You’ll also want to consider the APR. This includes the interest plus any fees you may pay to take out the loan, such as an origination fee.
2. Term lengths
You’ll also want to take a look at the term lengths the lender offers. For personal loans, the term lengths usually range between two and seven years. With a $100,000 loan, you’ll likely choose a term on the longer side, since the monthly payments might not fit your budget otherwise. It’s important to realize, however, that the longer you take to pay back the loan, the more interest you’ll end up paying. Most lenders offer lower interest rates for shorter repayment terms.
3. Monthly payments To protect your credit score, you’ll want to research payment options, and the number of your monthly payments can have a direct impact. Your payment will depend on the length of your loan. A longer-term will result in lower monthly payments. It will also result in ultimately paying a higher amount during repayment.
4. Total cost According to the federal Truth in Lending Act, banks, credit unions, and online lenders must provide you with the total cost of the loan during the application process. This number can help you compare lenders and offers. It will include the total charge for financing, such as interest and fees. It will also break down the principal and interest for all of your payments over the term.
Loan calculators can be useful tools when determining your financial goals. Use Credible’s personal loan calculator to estimate your monthly payments to ensure you're choosing the best repayment term for you.
How can I get a loan after being denied?
In the case that your application is denied, the lender will likely offer a reason, and this information can be helpful for the future.
If your credit score wasn’t high enough, for example, take steps to improve it by avoiding late payments. Also, check that your credit report doesn’t include incorrect information. According to the Federal Trade Commission, one in five people has an error on their credit report. If you find a mistake, disputing it and getting any misinformation removed can improve your credit score.
Lenders also like borrowers to have a debt utilization ratio of less than 30 percent. This number is the percent of credit you are currently using compared to the total amount available. If you were denied a $100,000 personal loan, you may want to pay down debt to lower your debt utilization ratio.
Finally, you may decide to apply for a smaller loan. Your options for finding lenders will increase, and the requirements may not be as strict.
What personal loan mistakes should I avoid?

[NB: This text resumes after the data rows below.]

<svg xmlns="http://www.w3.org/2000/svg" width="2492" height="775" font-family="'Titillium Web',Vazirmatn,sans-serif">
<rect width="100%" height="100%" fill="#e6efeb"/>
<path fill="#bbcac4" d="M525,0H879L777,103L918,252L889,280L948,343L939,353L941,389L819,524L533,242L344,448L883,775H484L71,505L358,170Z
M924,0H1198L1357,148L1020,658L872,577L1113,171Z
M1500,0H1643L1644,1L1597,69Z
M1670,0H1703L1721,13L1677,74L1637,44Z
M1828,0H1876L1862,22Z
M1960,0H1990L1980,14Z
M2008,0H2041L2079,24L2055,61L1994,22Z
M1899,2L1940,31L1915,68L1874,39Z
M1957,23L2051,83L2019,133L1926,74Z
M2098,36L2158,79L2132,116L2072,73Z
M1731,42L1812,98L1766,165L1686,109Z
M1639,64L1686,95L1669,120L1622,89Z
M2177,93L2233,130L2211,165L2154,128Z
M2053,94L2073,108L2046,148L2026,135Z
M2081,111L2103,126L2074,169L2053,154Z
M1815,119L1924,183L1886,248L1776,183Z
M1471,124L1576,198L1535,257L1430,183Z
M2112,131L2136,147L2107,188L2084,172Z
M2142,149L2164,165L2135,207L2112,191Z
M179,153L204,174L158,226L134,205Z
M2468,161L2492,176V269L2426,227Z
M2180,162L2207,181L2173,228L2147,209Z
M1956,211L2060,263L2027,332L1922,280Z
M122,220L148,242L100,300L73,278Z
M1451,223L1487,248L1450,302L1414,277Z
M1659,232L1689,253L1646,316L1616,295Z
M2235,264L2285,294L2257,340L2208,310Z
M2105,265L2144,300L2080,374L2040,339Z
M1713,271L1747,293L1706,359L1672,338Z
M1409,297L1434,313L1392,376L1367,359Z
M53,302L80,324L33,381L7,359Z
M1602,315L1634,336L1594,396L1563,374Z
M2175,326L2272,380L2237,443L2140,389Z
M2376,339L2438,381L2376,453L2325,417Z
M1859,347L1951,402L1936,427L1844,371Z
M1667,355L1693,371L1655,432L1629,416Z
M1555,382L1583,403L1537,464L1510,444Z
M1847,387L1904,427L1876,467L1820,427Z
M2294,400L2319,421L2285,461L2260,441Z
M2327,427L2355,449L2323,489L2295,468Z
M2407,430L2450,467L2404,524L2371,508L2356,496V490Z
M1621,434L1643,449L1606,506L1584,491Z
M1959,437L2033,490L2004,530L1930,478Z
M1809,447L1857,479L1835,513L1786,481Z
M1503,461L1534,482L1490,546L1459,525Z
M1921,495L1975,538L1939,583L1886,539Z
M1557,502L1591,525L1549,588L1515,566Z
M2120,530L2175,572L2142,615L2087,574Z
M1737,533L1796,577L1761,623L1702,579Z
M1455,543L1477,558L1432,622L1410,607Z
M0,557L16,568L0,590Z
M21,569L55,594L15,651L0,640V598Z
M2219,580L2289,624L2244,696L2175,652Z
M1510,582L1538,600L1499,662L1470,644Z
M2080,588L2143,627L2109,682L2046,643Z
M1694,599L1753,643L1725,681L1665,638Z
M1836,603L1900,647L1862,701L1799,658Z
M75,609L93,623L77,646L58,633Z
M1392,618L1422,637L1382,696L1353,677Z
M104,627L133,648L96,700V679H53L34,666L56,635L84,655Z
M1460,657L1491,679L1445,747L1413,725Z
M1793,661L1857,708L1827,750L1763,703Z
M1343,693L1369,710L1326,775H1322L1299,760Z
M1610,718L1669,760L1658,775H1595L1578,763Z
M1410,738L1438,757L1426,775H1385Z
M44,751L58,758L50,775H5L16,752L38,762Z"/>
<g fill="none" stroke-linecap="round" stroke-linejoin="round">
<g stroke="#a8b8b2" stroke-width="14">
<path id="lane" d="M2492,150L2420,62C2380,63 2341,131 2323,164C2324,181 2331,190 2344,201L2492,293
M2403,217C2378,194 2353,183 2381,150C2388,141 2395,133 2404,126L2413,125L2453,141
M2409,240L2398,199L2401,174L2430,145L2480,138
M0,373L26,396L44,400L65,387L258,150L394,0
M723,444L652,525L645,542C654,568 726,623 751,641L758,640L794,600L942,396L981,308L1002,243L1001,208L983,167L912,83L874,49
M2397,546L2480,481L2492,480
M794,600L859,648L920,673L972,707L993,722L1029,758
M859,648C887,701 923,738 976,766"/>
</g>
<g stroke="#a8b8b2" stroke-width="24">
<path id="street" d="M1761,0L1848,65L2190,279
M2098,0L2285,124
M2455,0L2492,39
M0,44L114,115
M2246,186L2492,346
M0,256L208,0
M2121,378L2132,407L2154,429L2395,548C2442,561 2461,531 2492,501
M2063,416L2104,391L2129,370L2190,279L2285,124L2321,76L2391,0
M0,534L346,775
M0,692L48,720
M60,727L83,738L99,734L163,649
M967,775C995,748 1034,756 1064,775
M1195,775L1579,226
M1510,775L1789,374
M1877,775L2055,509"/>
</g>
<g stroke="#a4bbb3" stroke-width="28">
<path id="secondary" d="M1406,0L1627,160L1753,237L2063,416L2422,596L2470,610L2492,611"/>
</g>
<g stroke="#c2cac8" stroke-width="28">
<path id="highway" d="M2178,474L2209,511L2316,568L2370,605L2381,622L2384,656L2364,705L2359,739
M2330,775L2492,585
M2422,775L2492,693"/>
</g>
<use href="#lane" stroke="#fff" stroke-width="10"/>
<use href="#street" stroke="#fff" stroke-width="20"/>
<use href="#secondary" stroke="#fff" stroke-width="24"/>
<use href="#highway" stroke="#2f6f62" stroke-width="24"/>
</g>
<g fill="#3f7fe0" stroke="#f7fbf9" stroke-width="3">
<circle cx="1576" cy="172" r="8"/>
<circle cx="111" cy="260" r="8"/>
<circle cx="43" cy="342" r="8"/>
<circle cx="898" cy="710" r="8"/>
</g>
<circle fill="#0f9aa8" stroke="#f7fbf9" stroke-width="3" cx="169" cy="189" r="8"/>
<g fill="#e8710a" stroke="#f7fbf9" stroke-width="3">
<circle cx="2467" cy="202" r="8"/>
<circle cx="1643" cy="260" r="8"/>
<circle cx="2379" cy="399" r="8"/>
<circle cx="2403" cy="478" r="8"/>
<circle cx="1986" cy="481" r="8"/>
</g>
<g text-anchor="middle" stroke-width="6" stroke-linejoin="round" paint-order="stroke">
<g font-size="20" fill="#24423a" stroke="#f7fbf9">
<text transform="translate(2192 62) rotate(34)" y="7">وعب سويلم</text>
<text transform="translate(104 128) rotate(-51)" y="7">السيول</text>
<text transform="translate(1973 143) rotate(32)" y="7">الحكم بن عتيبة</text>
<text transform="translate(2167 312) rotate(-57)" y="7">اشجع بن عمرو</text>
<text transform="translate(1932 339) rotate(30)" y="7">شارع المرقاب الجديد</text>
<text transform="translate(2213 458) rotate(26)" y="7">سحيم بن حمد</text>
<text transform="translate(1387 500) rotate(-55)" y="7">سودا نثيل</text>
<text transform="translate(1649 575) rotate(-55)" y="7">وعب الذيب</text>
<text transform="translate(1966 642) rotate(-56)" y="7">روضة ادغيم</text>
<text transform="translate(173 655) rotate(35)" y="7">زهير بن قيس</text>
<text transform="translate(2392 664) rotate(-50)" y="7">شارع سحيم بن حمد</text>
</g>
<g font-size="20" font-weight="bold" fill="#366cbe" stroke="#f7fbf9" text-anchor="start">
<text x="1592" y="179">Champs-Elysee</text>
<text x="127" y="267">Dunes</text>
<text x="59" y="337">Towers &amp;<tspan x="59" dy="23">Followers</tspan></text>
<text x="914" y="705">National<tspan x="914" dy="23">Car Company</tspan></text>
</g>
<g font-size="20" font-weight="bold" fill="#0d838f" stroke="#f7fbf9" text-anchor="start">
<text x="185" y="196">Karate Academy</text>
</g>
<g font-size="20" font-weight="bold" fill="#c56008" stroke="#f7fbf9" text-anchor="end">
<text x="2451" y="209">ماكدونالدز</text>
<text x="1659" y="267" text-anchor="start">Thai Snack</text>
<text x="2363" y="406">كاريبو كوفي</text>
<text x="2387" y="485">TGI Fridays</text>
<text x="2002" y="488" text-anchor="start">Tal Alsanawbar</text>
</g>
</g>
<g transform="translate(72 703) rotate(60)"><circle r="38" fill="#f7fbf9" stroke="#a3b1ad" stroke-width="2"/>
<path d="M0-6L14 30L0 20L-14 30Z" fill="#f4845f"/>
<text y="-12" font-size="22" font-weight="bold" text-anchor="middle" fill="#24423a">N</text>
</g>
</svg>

Before you sign on the dotted line, carefully read the conditions of the loan. Competitive rates and term lengths vary, so be sure to shop around and know what you’re getting into. And watch out for scams. Check the lender’s reputation as well as customer reviews by visiting the Consumer Financial Protection Bureau and Better Business Bureau websites.

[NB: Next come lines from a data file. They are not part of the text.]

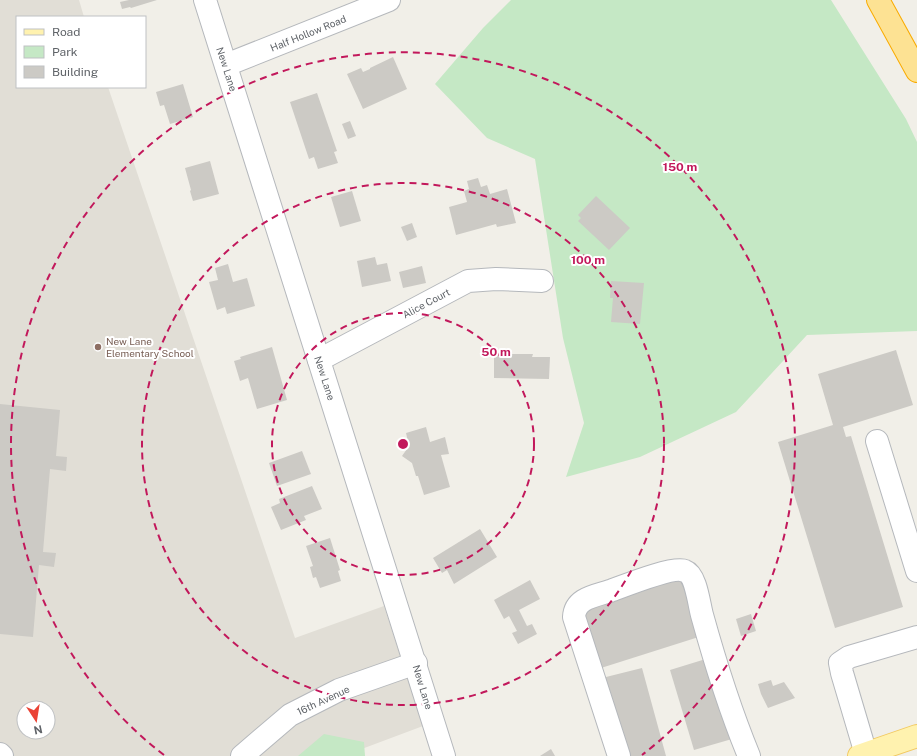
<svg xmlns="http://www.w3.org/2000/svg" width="917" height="756" viewBox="0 0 917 756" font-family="'Public Sans',sans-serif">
<rect width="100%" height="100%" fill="#f1efe8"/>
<path fill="#e1ded6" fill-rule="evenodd" d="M 0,0 L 79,0 L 84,17 L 17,17 L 17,87 L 108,87 L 295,638 L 384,606 L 423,726 L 343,756 L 0,756 ZM 24,708 L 48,708 L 48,732 L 24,732 Z"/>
<g fill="#c5e8c5">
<polygon points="511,0 831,0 906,119 917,142 917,331 807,335 736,412 640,457 566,477 584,423 563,338 535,159 487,138 435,84 483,28"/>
<polygon points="324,734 364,742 365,756 298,756"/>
</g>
<g fill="#cccac5">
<polygon points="129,0 157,0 131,8 130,7 122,9 120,2"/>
<polygon points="393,57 407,89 363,109 347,74 361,68 363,72 370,69 370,68"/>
<polygon points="183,84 193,117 170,124 164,105 160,106 156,92"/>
<polygon points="317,93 337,151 334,152 338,163 318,169 314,157 309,159 290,102"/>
<polygon points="350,121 356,136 348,139 342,124"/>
<polygon points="210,161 219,194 193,201 190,191 191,190 185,168"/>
<polygon points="478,178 481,187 487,185 490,194 507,189 516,223 497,227 496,224 456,235 449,207 467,202 464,191 469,189 467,181"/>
<polygon points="352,191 361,221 340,227 331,197"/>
<polygon points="596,196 630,228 609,250 578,221 581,218 578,215"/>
<polygon points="412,223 417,237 407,241 401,227"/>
<polygon points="375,257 377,265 387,263 391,281 362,287 357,261"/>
<polygon points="228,264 233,282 247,278 255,306 227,314 225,307 217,310 209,282 218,280 215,268"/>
<polygon points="422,266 426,283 403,288 399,272"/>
<polygon points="611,281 644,283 640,324 611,322 613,298 610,298"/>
<polygon points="272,347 287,400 257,409 248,378 240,381 234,361 241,359 240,357"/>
<polygon points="896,350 913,405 843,427 846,437 851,436 903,607 835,628 778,442 833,425 818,374"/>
<polygon points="494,354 533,354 532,357 550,357 549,379 494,378"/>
<polygon points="0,404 60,410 56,456 67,457 66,471 50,469 43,552 56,553 54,567 39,565 33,637 0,634"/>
<polygon points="426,427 430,442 445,437 449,454 441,455 450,487 424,495 418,476 416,476 412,463 402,456 409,446 406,433"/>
<polygon points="302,451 311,474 277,486 269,463"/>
<polygon points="312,486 322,509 304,516 306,520 281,530 271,507 280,503 279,499"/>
<polygon points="480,529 497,557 454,584 447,570 442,573 433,558"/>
<polygon points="330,538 340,570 338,571 341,581 320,588 316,577 313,578 310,567 313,566 306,546"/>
<polygon points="685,574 705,635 601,668 582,607"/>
<polygon points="530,580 540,599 519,610 527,626 532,624 537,634 518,644 512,633 517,631 509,616 504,619 494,600"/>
<polygon points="751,614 756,631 741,636 736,619"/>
<polygon points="709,658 732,739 694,750 670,670"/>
<polygon points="642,668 666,756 623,756 602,678"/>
<polygon points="771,680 773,686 784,682 795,698 768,708 761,694 758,684"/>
<polygon points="551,749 555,756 540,756"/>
</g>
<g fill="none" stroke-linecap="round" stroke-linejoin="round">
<defs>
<g id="minor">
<polyline points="205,0 444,756"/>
<polyline points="226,65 389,0"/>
<polyline points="319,360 468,281 496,279 542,281"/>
<polyline points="877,441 917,571"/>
<polyline points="0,754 2,756"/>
<polyline points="866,754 842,673 840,663 849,657 917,637"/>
<polyline points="242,756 290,715 339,690 416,663"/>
<path d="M 619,756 L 574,617 C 575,598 595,596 610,591 C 624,586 673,566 685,571 C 696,575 699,604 702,615 C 715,662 730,710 749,756"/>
</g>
<polyline id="major" points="859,756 917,736"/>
<polyline id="highway" points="878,0 917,71"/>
</defs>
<use href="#minor" stroke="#b5b8bc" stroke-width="24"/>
<use href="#major" stroke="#f2c960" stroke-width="24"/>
<use href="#highway" stroke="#f9ab00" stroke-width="24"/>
<use href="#minor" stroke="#fff" stroke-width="22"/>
<use href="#major" stroke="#fff2af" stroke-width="22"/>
<use href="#highway" stroke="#fde293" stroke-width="22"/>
</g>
<g fill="none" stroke="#c2185b" stroke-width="2" stroke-dasharray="7 5">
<circle cx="403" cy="444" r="131"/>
<circle cx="403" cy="444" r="261"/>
<path d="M164 755A392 392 0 1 1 642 755"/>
</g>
<circle fill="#8d6e63" stroke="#fff" stroke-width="1.5" cx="98" cy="347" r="4"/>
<g text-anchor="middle" stroke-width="4" stroke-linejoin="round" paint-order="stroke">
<g font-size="10" fill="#5f6368" stroke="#fff">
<text transform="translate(308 33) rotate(-22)" y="4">Half Hollow Road</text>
<text transform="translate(227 69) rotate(72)" y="4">New Lane</text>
<text transform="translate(426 303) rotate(-28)" y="4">Alice Court</text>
<text transform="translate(325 378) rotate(72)" y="4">New Lane</text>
<text transform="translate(423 687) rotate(73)" y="4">New Lane</text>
<text transform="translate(323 700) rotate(-25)" y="4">16th Avenue</text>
</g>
<g font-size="10" fill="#785e54" stroke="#fff" text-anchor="start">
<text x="106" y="345">New Lane<tspan x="106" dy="12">Elementary School</tspan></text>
</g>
</g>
<circle cx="403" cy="444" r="6" fill="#c2185b" stroke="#fff" stroke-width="2"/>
<g font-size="12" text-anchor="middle" font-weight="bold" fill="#c2185b" stroke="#fff" stroke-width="4" stroke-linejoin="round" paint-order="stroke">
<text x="680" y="171">150 m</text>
<text x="588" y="264">100 m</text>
<text x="496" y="356">50 m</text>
</g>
<rect x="16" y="16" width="130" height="72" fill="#ffffff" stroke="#bfc1c3"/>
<rect x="24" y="29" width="20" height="6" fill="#fff2af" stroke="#bfc1c3"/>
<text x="52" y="36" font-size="12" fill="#5f6368">Road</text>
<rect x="24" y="46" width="20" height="12" fill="#c5e8c5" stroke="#bfc1c3"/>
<text x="52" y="56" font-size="12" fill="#5f6368">Park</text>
<rect x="24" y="66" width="20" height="12" fill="#cccac5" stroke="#bfc1c3"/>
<text x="52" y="76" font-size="12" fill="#5f6368">Building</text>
<g transform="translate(36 720) rotate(168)"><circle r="19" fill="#ffffff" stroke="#bfc1c3"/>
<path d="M0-3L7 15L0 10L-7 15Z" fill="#ea4335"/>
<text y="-6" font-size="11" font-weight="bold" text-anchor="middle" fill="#5f6368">N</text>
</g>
</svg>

Also, know what you’re getting into by asking about any costs or fees that will be assessed with the personal loan beyond its interest rate. Some lenders charge origination fees, which can range from one to eight percent. Others may charge early repayment or late payment fees.
Large personal loans are possible if you are a qualified borrower. By knowing where to look and what to expect, you increase your chances of being approved and getting the funds you need to meet your personal finance goals.
If you're having difficulty choosing a personal loan, consider reaching out to a financial advisor.